Christoph Niemann at
Art and soccer, these are the two great passions that unite illustrator Christoph Niemann and gallerist Max Hetzler. Both live and work in Berlin today, but as they were born in the region of Stuttgart, their hearts still belong to the VfB Stuttgart soccer club. So one thing led to another, and for his first solo exhibition on occasion of the 40-year anniversary of Galerie Max Hetzler, Niemann created 32 absurd silk-screen prints that pair off the gallerist and his roster of artists with imagery from the world of soccer. The series was presented under the fictional title Galerie Max Hetzler celebrates 40 years of VfB Stuttgart and is collected in complete form for this publication.

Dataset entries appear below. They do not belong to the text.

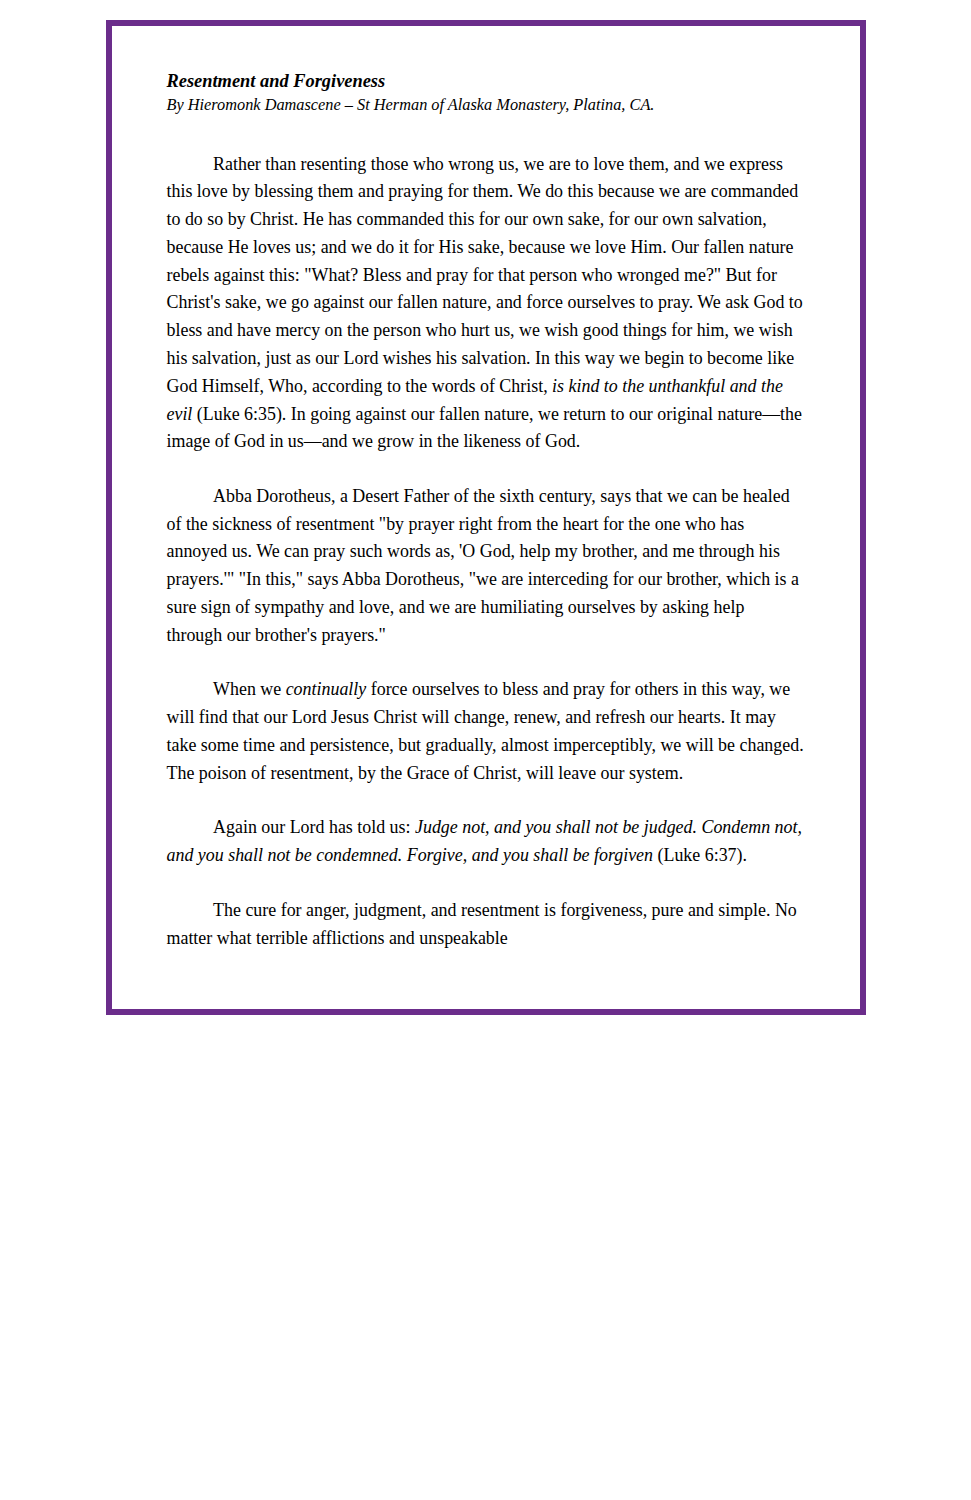Resentment and Forgiveness
By Hieromonk Damascene – St Herman of Alaska Monastery, Platina, CA.
Rather than resenting those who wrong us, we are to love them, and we express this love by blessing them and praying for them. We do this because we are commanded to do so by Christ. He has commanded this for our own sake, for our own salvation, because He loves us; and we do it for His sake, because we love Him. Our fallen nature rebels against this: "What? Bless and pray for that person who wronged me?" But for Christ's sake, we go against our fallen nature, and force ourselves to pray. We ask God to bless and have mercy on the person who hurt us, we wish good things for him, we wish his salvation, just as our Lord wishes his salvation. In this way we begin to become like God Himself, Who, according to the words of Christ, is kind to the unthankful and the evil (Luke 6:35). In going against our fallen nature, we return to our original nature—the image of God in us—and we grow in the likeness of God.
Abba Dorotheus, a Desert Father of the sixth century, says that we can be healed of the sickness of resentment "by prayer right from the heart for the one who has annoyed us. We can pray such words as, 'O God, help my brother, and me through his prayers.'" "In this," says Abba Dorotheus, "we are interceding for our brother, which is a sure sign of sympathy and love, and we are humiliating ourselves by asking help through our brother's prayers."
When we continually force ourselves to bless and pray for others in this way, we will find that our Lord Jesus Christ will change, renew, and refresh our hearts. It may take some time and persistence, but gradually, almost imperceptibly, we will be changed. The poison of resentment, by the Grace of Christ, will leave our system.
Again our Lord has told us: Judge not, and you shall not be judged. Condemn not, and you shall not be condemned. Forgive, and you shall be forgiven (Luke 6:37).
The cure for anger, judgment, and resentment is forgiveness, pure and simple. No matter what terrible afflictions and unspeakable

We see formations of players, in the characteristic VfB white jersey with a red chest ring, who remarkably resemble works by Beatriz Milhazes or Richard Phillips, they embrace in tender goal celebration like a sculpture by Jeff Koons, and the stadium looks like a fabric sculpture by Ernesto Neto. Albert Oehlen and Martin Kippenberger appear in person, while Glenn Brown, Mona Hatoum, and many others are represented in allusions to their work. Names like Karl Allgöwer and Jürgen Klinsmann or the Magic Triangle stand for the other half of the team, ball artists that any fan will count among the eternal greats of the game.
Christoph Niemann was born 1970 and after completing his studies at the University of Fine Arts in Stuttgart he moved to New York, where he lived between 1997 and 2008. His illustrations were published on the covers of magazines like The New Yorker, Time Magazine, New York Times Magazine, Wired, and ZEITmagazin. In 2010 he was inducted to the Hall of Fame of the Art Directors Club, New York. Currently Niemann is writing and drawing the column “Abstract Sunday” for New York Times Magazine from his home in Berlin.